New anti-inflammation drug cuts risk of heart disease
The anti-inflammatory drug canakinumab can reduce the risk of repeat heart attacks and other acute coronary events, claims the results of a four-year trial published in The New England Journal of Medicine.
Dr Paul Ridker, lead author of the study, said: “This has far-reaching implications. It tells us that by leveraging an entirely new way to treat patients – targeting inflammation – we may be able to significantly improve outcomes for certain very high-risk populations.”
The trial included 10 000 patients that had previously suffered a myocardial infarction between April 2011 and March 2014. Participants were randomised and given placebo or canakinumab at a dose of either 50mg, 150mg, or 300mg (all administered subcutaneously once every 3 months). Results showed that in the group given 150mg of canakinumab there was a 15% reduction in the risk of a repeat heart attack when compared with the placebo group, and a 17% reduction in the risk of a further acute coronary event. The results were similarly effective between the 150mg and 300mg group, whilst the 50mg group showed no statistically significant difference to participants using placebo.
Statins are currently the primary treatment offered to patients after a myocardial infarction to lower their cholesterol. However, around 25% of people will still suffer a repeat heart attack after five years, despite being treated with statins. This recurrence is believed to be sometimes associated with inflammation in the heart’s arteries, which some experts argue can be reduced when combining canakinumab and statin therapy.

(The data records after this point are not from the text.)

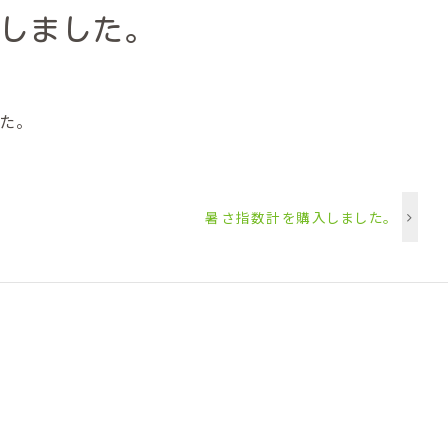
しました。
た。
暑さ指数計を購入しました。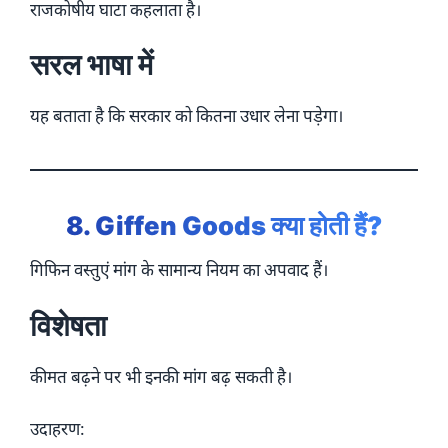
राजकोषीय घाटा कहलाता है।
सरल भाषा में
यह बताता है कि सरकार को कितना उधार लेना पड़ेगा।
8. Giffen Goods क्या होती हैं?
गिफिन वस्तुएं मांग के सामान्य नियम का अपवाद हैं।
विशेषता
कीमत बढ़ने पर भी इनकी मांग बढ़ सकती है।
उदाहरण: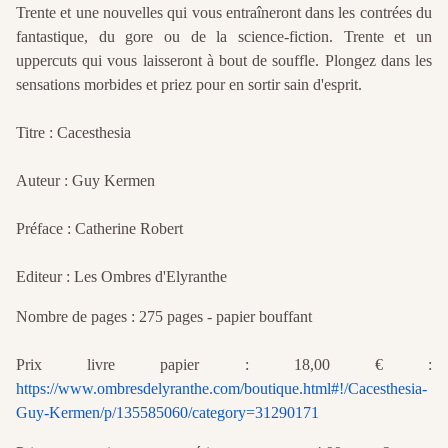
Trente et une nouvelles qui vous entraîneront dans les contrées du
fantastique, du gore ou de la science-fiction. Trente et un
uppercuts qui vous laisseront à bout de souffle. Plongez dans les
sensations morbides et priez pour en sortir sain d'esprit.
Titre : Cacesthesia
Auteur : Guy Kermen
Préface : Catherine Robert
Editeur : Les Ombres d'Elyranthe
Nombre de pages : 275 pages - papier bouffant
Prix livre papier : 18,00 € :
https://www.ombresdelyranthe.com/boutique.html#!/Cacesthesia-
Guy-Kermen/p/135585060/category=31290171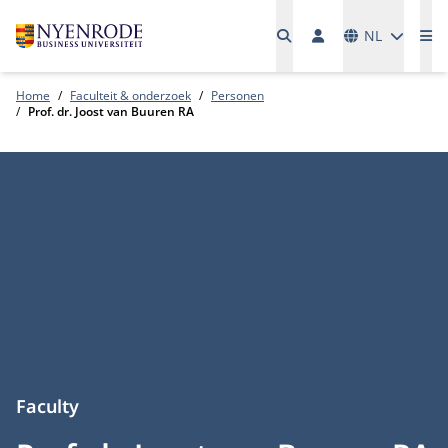
Talen
NL
Me
Home
Faculteit & onderzoek
Personen
Prof. dr. Joost van Buuren RA
Faculty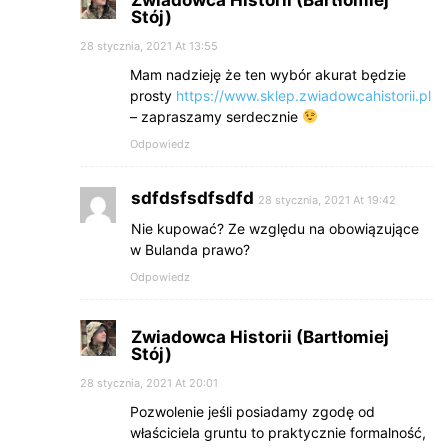
Stój)
28 stycznia, 2021 At 13:55
Mam nadzieję że ten wybór akurat będzie
prosty
https://www.sklep.zwiadowcahistorii.pl
– zapraszamy serdecznie
Odpowiedz
sdfdsfsdfsdfd
28 stycznia, 2021 At 19:42
Nie kupować? Ze względu na obowiązujące
w Bulanda prawo?
Odpowiedz
Zwiadowca Historii (Bartłomiej
Stój)
28 stycznia, 2021 At 20:01
Pozwolenie jeśli posiadamy zgodę od
właściciela gruntu to praktycznie formalność,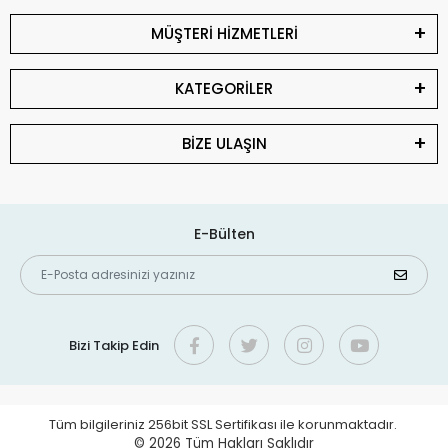
MÜŞTERİ HİZMETLERİ
KATEGORİLER
BİZE ULAŞIN
E-Bülten
Bizi Takip Edin
Tüm bilgileriniz 256bit SSL Sertifikası ile korunmaktadır.
© 2026
Tüm Hakları Saklıdır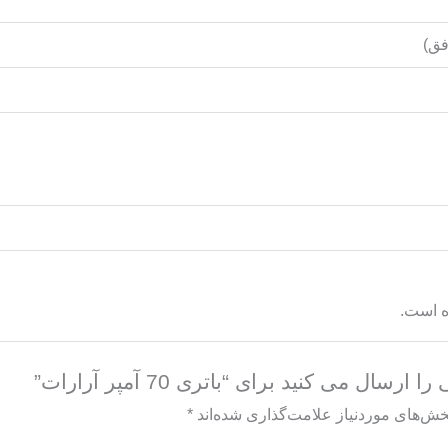
ق)
ه است.
ال می کنید برای “باتری 70 آمپر آرارات”
خش‌های موردنیاز علامت‌گذاری شده‌اند
*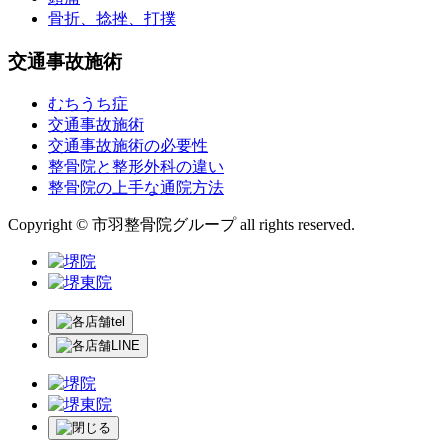
骨折、捻挫、打撲
交通事故施術
むちうち症
交通事故施術
交通事故施術の必要性
整骨院と整形外科の違い
整骨院の上手な通院方法
Copyright © 市羽整骨院グループ all rights reserved.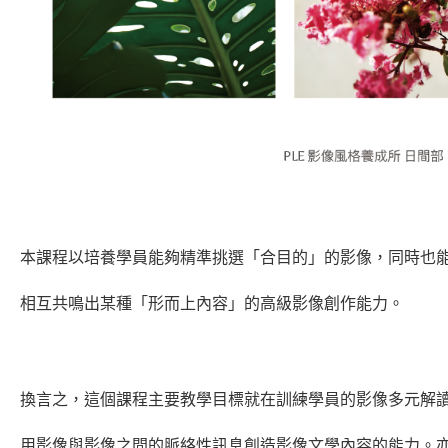
本課程以培養學員能夠精準挑選「合目的」的影像，同時也
相互共鳴出某種「形而上內容」的高級影像創作能力。
換言之，這個課程主要教學目標就在訓練學員的影像多元解讀（尤其
用影像與影像之間的脈絡性訊息創造影像文學內容的能力。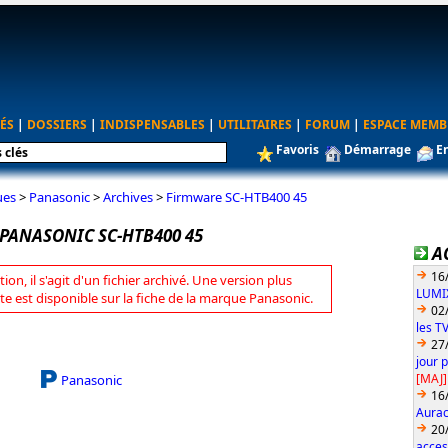
ÉS
|
DOSSIERS
|
INDISPENSABLES
|
UTILITAIRES
|
FORUM
|
ESPACE MEMB
Favoris
Démarrage
E
ues
>
Panasonic
>
Archives
>
Firmware SC-HTB400 45
PANASONIC SC-HTB400 45
A
16
tion, il s'agit d'un fichier archivé. Une version plus
LUMIX
te est disponible sur la fiche de la marque Panasonic.
02
les T
27
jour 
[MAJ]
Panasonic
16
Aurac
20
acces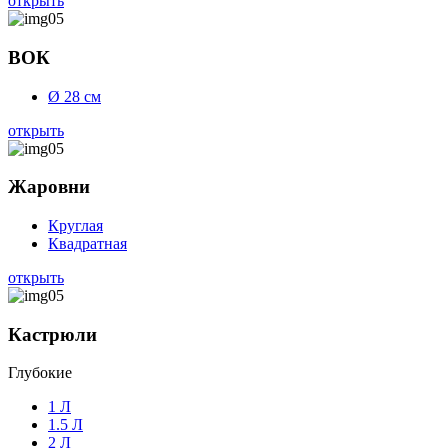
открыть
ВОК
Ø 28 см
открыть
Жаровни
Круглая
Квадратная
открыть
Кастрюли
Глубокие
1 Л
1.5 Л
2 Л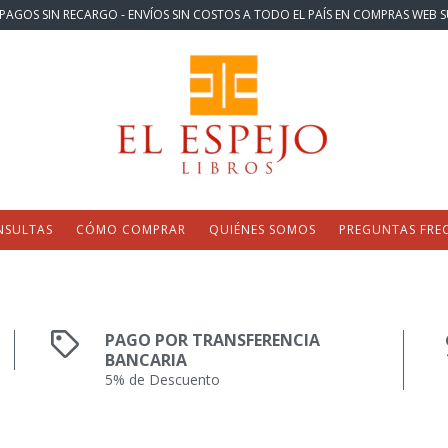
PAGOS SIN RECARGO - ENVÍOS SIN COSTOS A TODO EL PAÍS EN COMPRAS WEB S
NSULTAS
CÓMO COMPRAR
QUIÉNES SOMOS
PREGUNTAS FRE
PAGO POR TRANSFERENCIA
BANCARIA
5% de Descuento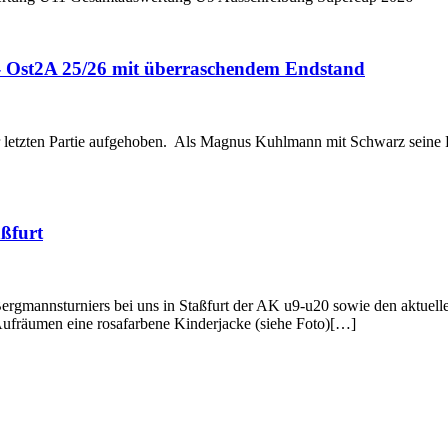
- Ost2A 25/26 mit überraschendem Endstand
zur letzten Partie aufgehoben. Als Magnus Kuhlmann mit Schwarz seine 
ßfurt
n Bergmannsturniers bei uns in Staßfurt der AK u9-u20 sowie den akt
ufräumen eine rosafarbene Kinderjacke (siehe Foto)[…]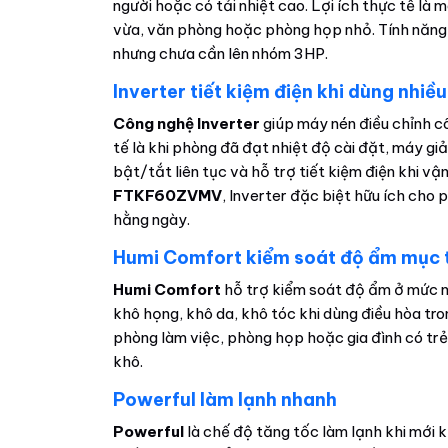
người hoặc có tải nhiệt cao. Lợi ích thực tế l
vừa, văn phòng hoặc phòng họp nhỏ. Tính năng
nhưng chưa cần lên nhóm 3HP.
Inverter tiết kiệm điện khi dùng nhiều
Công nghệ Inverter
giúp máy nén điều chỉnh cô
tế là khi phòng đã đạt nhiệt độ cài đặt, máy gi
bật/tắt liên tục và hỗ trợ tiết kiệm điện khi v
FTKF60ZVMV
, Inverter đặc biệt hữu ích cho
hằng ngày.
Humi Comfort kiểm soát độ ẩm mục 
Humi Comfort
hỗ trợ kiểm soát độ ẩm ở mức 
khô họng, khô da, khô tóc khi dùng điều hòa tro
phòng làm việc, phòng họp hoặc gia đình có trẻ
khô.
Powerful làm lạnh nhanh
Powerful
là chế độ tăng tốc làm lạnh khi mới 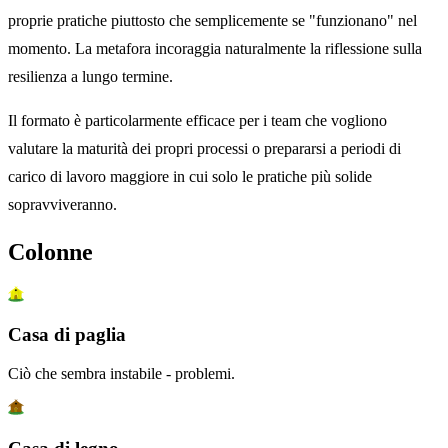
proprie pratiche piuttosto che semplicemente se "funzionano" nel
momento. La metafora incoraggia naturalmente la riflessione sulla
resilienza a lungo termine.
Il formato è particolarmente efficace per i team che vogliono
valutare la maturità dei propri processi o prepararsi a periodi di
carico di lavoro maggiore in cui solo le pratiche più solide
sopravviveranno.
Colonne
Casa di paglia
Ciò che sembra instabile - problemi.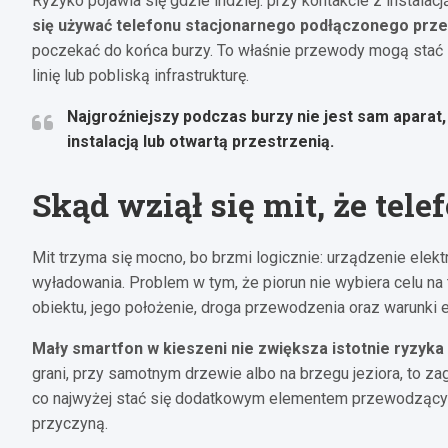
Ryzyko pojawia się gdzie indziej: przy kontakcie z instalac
się używać telefonu stacjonarnego podłączonego pr
poczekać do końca burzy. To właśnie przewody mogą stać s
linię lub pobliską infrastrukturę.
Najgroźniejszy podczas burzy nie jest sam aparat
instalacją lub otwartą przestrzenią.
Skąd wziął się mit, że tel
Mit trzyma się mocno, bo brzmi logicznie: urządzenie elekt
wyładowania. Problem w tym, że piorun nie wybiera celu n
obiektu, jego położenie, droga przewodzenia oraz warunki 
Mały smartfon w kieszeni nie zwiększa istotnie ryzyka
grani, przy samotnym drzewie albo na brzegu jeziora, to za
co najwyżej stać się dodatkowym elementem przewodzącym, j
przyczyną.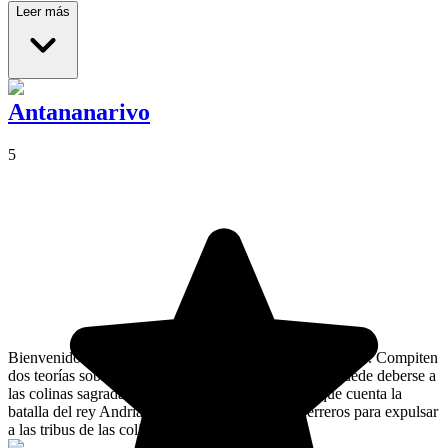
Leer más
Antananarivo
5
Bienvenidos a la capital malgache, la «ciudad de los mil». Compiten
dos teorías sobre el origen del nombre de la ciudad: puede deberse a
las colinas sagradas que la rodean, o a la leyenda que cuenta la
batalla del rey Andrianjaka, que reunió a mil guerreros para expulsar
a las tribus de las colinas.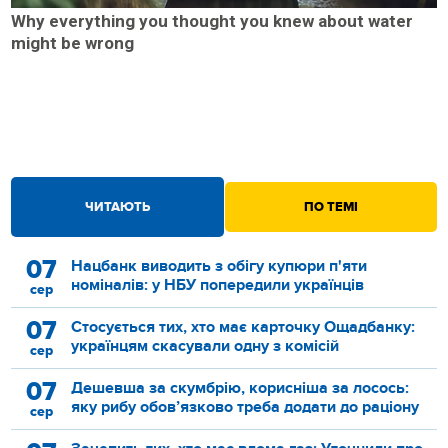
Why everything you thought you knew about water
might be wrong
ЧИТАЮТЬ
ПО ТЕМІ
07
Нацбанк виводить з обігу купюри п'яти
номіналів: у НБУ попередили українців
сер
07
Стосується тих, хто має карточку Ощадбанку:
українцям скасували одну з комісій
сер
07
Дешевша за скумбрію, корисніша за лосось:
яку рибу обов’язково треба додати до раціону
сер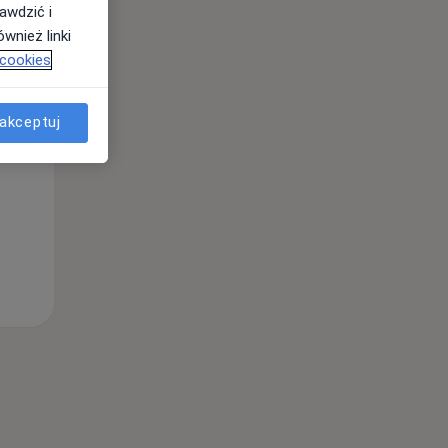
awdzić i
wnież linki
 cookies
Wt,
Śr,
Czw,
11 Sie
12 Sie
13 Sie
akceptuj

Professor Jeremy Pearson, associate medical director at the British Heart Foundation, said: “Statins are given to these people to reduce their risk of another heart attack and this undoubtedly saves lives. But we know that lowering cholesterol alone is not always enough. These exciting and long-awaited trial results finally confirm that ongoing inflammation contributes to risk of heart disease, and [lowering it] could help save lives.”
In an unexpected result, participants in the trail that were given higher doses of canakinumab also had their risk of cancer across all types halved when compared to the placebo group. In lung cancer this difference was particularly pronounced, with patients given canakinumab seeing a 75% reduction in risk. The authors of the study were unable to account for this result, but further trials are planned to investigate the cause behind the reduction in cancer risk.
However, the study also showed that there was a significantly higher incidence of people suffering sepsis or a fatal infection as a side-effect of taking canakinumab, with death from a severe infection in around one in every 1000 people treated with the drug. There are also further questions around the drug’s cost-effectiveness in relation to its efficacy.